Summer at the county fair means one thing: Food. Probably fried food. Worse yet: Deep-fried dessert. Whether it’s the county fair, the weekend game or a hometown festival, these food extravaganzas are almost always held on weekends and they’re fun to attend. By all means: Go to the fair and have fun. But load up on healthier options beforehand so the smell of that bacon-wrapped turkey leg (with as much as 2,360 calories and 77 grams of fat!) doesn’t tempt you. Better-for-you fair foods include dry-roasted peanuts, beef jerky or grilled corn on the cob (have them hold the butter). After you eat, walk around a bit to burn off some of those calories.

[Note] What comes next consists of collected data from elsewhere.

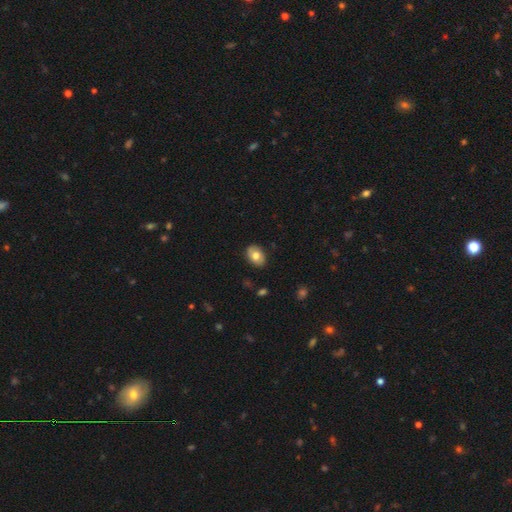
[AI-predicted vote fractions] This appears to be a smooth galaxy with no disk features (74%) that is in between round and cigar-shaped (81%). Merging: none (86%).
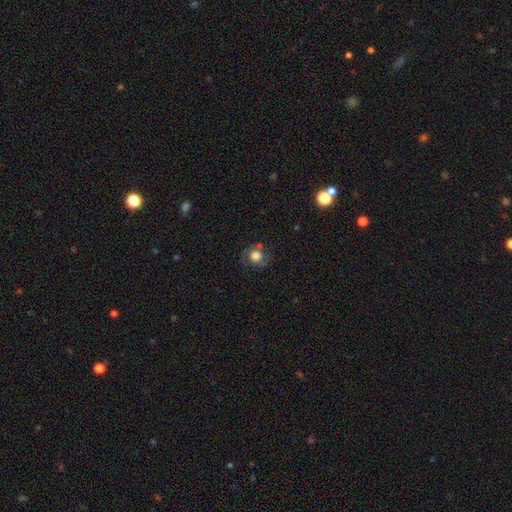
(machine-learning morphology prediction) Q: Smooth or featured?
A: smooth (63%); runner-up: featured or disk (26%)
Q: How rounded?
A: round (81%); runner-up: in between (18%)
Q: Merging?
A: none (64%); runner-up: minor disturbance (20%)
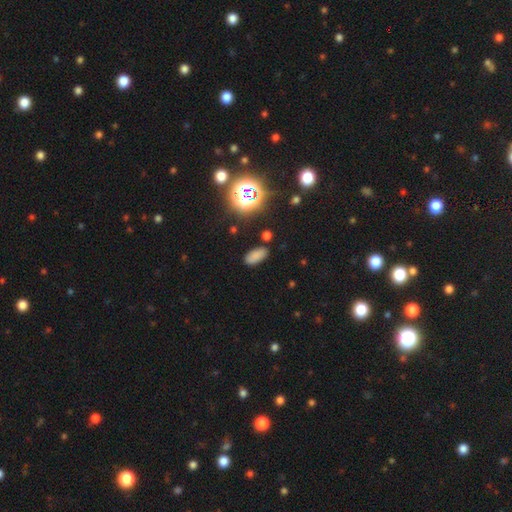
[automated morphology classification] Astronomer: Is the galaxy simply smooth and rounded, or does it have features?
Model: smooth — 75%.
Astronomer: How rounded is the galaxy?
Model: in between — 88%.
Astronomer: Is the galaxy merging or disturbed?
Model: none — 85%.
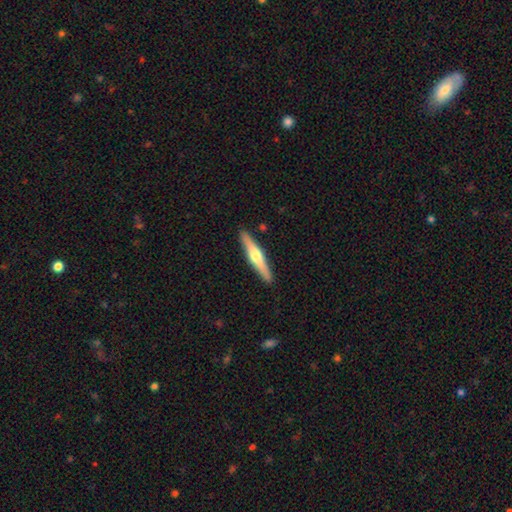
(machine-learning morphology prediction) Smooth or featured?
  - featured or disk: 60% *
  - smooth: 35%
  - star or artifact: 5%
Edge-on disk?
  - yes: 97% *
  - no: 3%
Edge-on bulge?
  - rounded: 90% *
  - none: 5%
  - boxy: 5%
Merging?
  - none: 90% *
  - minor disturbance: 7%
  - major disturbance: 1%
  - merger: 1%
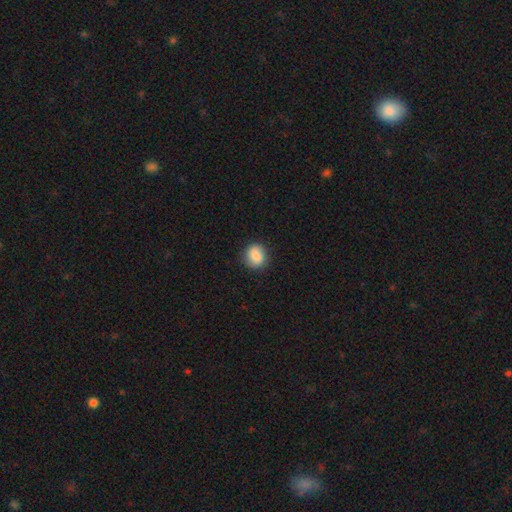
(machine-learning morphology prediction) Q: Smooth or featured?
A: smooth (82%); runner-up: featured or disk (10%)
Q: How rounded?
A: round (76%); runner-up: in between (23%)
Q: Merging?
A: none (86%); runner-up: minor disturbance (11%)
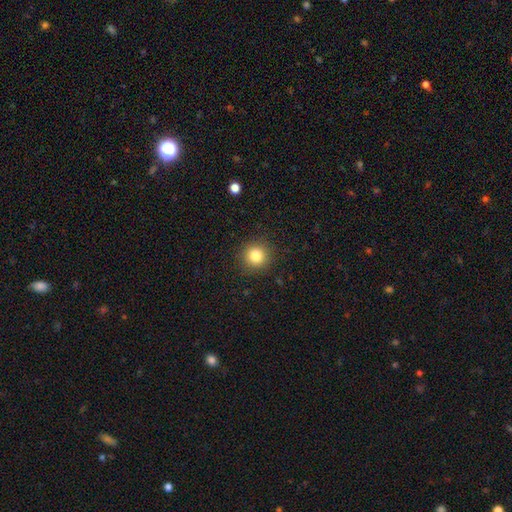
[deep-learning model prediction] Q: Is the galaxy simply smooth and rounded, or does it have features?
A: smooth — 82%.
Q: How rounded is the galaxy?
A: round — 93%.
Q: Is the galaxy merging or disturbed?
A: none — 90%.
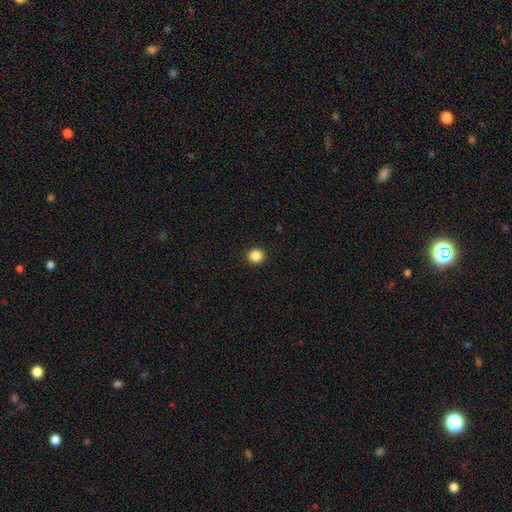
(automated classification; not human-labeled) smooth 86%, star or artifact 11%, featured or disk 3%. Down the decision tree: how rounded — round (93%); merging — none (93%).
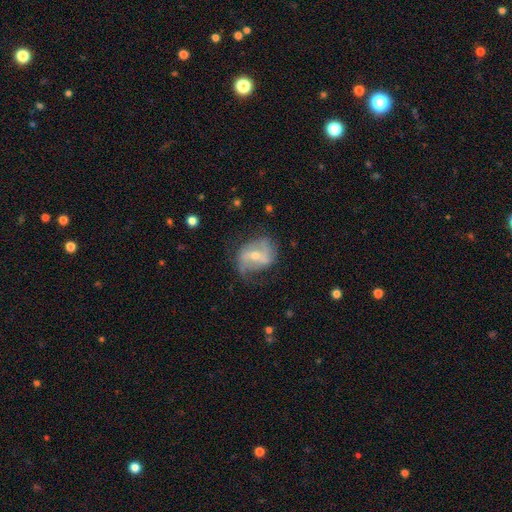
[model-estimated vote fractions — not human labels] A featured or disk galaxy (73%) with a weak bar (45%), 2 (75%) loose (52%) spiral arms (81%) and a moderate central bulge (56%).

Vote fractions:
- Smooth or featured? featured or disk: 73% / smooth: 20% / star or artifact: 7%
- Edge-on disk? no: 96% / yes: 4%
- Bar? weak: 45% / strong: 31% / no: 24%
- Spiral arms? yes: 81% / no: 19%
- Spiral winding? loose: 52% / medium: 34% / tight: 14%
- Spiral arm count? 2: 75% / can't tell: 13% / 1: 6% / 3: 3% / 4: 1% / more than 4: 1%
- Bulge size? moderate: 56% / small: 39% / large: 2% / none: 2% / dominant: 1%
- Merging? none: 54% / minor disturbance: 27% / major disturbance: 17% / merger: 2%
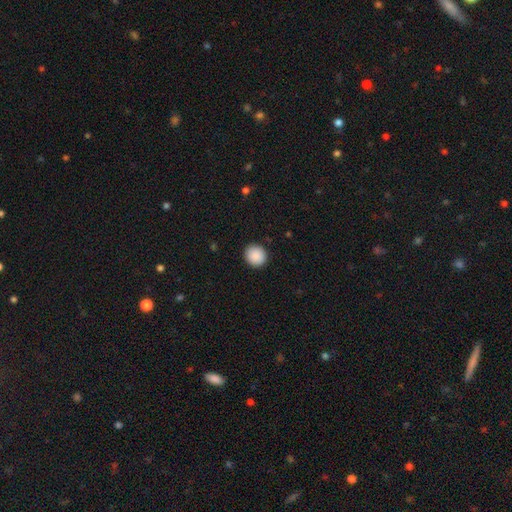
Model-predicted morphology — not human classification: This appears to be a smooth galaxy with no disk features (90%) that is round (88%). Merging: none (91%).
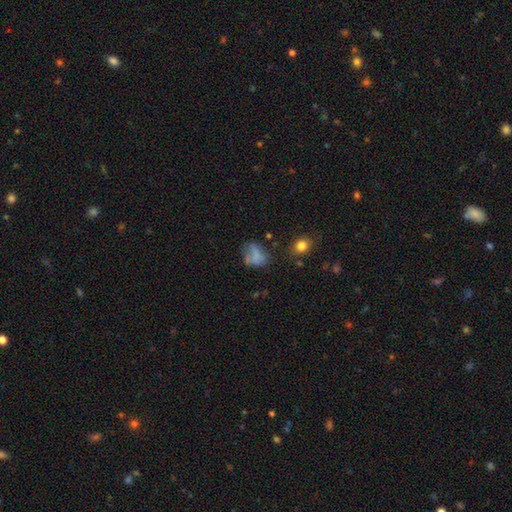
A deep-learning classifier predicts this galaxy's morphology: Smooth or featured: smooth — 62% (featured or disk — 23%)
How rounded: in between — 65% (round — 32%)
Merging: none — 36% (major disturbance — 29%)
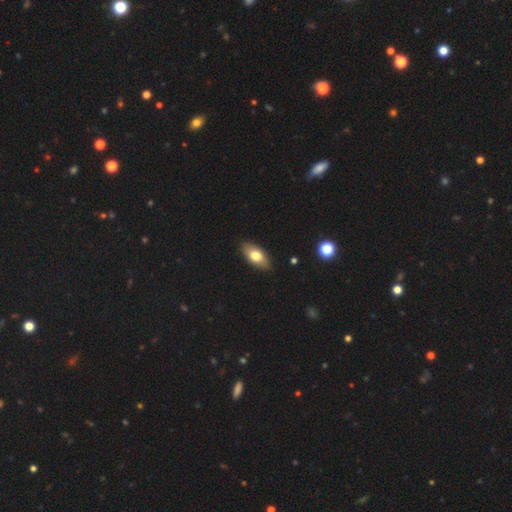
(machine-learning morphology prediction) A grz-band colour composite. It shows a smooth galaxy with no disk features (73%) that is in between round and cigar-shaped (89%). Merging: none (88%).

6. You Don’t Have a Weekend Routine.
Most of our Monday through Friday routines revolve around work or school. Maybe you get up, go to the gym, eat a healthy breakfast, go to work, eat a healthy lunch (and snacks you preselected for the day), come home and make a healthy dinner, then clean up. Repeat. It’s not easy to maintain a healthy diet and weight loss routine during the week, but after awhile, your habits start to become the norm. So when we’re home on the weekends, we wake up late. We eat a big, leisurely breakfast. Things seem to spiral away from “routine” with every passing minute. Do your best to establish healthy weekend routines that include exercise and eating nutritiously so those habits, too, become the norm. Maybe you wake up late and make an egg white frittata for breakfast. Then go on a hike with your family. On Sunday, spend an hour or two preparing a special healthy meal and maybe even the week’s meals. Even if you have weekend plans and obligations, you can probably find an hour or two to cook something healthy or get active.
7. You’re Bored.
And you’re home. Surrounded by food. What happens? We eat to distract ourselves from being bored, as researchers at the University of Ireland learned in a 2015 study. One interesting takeaway: When presented with exciting, healthy foods, participants took the bait, suggesting the urge to scarf down unhealthy snacks and foods (which participants happily ate) can be beaten as long as we surround ourselves with enticing, nutritious options. Here’s an idea: Next weekend, go to the grocery store (or farmer’s market!) and buy three ingredients from the produce section you don’t usually purchase. When you’ve got an hour or two to kill, research recipes that put those ingredients to delicious use, make them, and enjoy them.